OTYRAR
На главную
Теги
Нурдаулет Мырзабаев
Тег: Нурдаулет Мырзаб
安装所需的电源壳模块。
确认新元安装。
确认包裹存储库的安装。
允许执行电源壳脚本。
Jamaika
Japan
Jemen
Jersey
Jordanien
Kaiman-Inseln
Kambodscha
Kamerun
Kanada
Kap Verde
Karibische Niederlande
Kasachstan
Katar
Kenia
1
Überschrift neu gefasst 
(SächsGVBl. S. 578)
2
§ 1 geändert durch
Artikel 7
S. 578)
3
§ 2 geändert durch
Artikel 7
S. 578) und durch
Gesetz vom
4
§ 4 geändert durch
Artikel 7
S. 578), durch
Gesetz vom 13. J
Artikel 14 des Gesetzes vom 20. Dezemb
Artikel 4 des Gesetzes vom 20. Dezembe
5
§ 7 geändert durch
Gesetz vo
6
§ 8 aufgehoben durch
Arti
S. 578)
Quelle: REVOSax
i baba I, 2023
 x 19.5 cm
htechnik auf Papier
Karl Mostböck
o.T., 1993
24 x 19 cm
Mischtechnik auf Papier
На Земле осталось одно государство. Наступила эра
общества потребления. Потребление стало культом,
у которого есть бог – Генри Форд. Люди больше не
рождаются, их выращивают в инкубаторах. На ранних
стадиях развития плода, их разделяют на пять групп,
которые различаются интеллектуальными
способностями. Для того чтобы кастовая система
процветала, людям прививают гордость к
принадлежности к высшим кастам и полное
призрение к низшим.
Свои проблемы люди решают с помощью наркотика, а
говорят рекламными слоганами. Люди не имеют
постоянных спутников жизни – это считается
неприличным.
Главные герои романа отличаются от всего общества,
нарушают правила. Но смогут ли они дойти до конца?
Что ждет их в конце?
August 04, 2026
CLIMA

→ **Work order**
What lines of the data include the word "Papier"? Copy each of them.

→ **Result of the exercise**
htechnik auf Papier
Mischtechnik auf Papier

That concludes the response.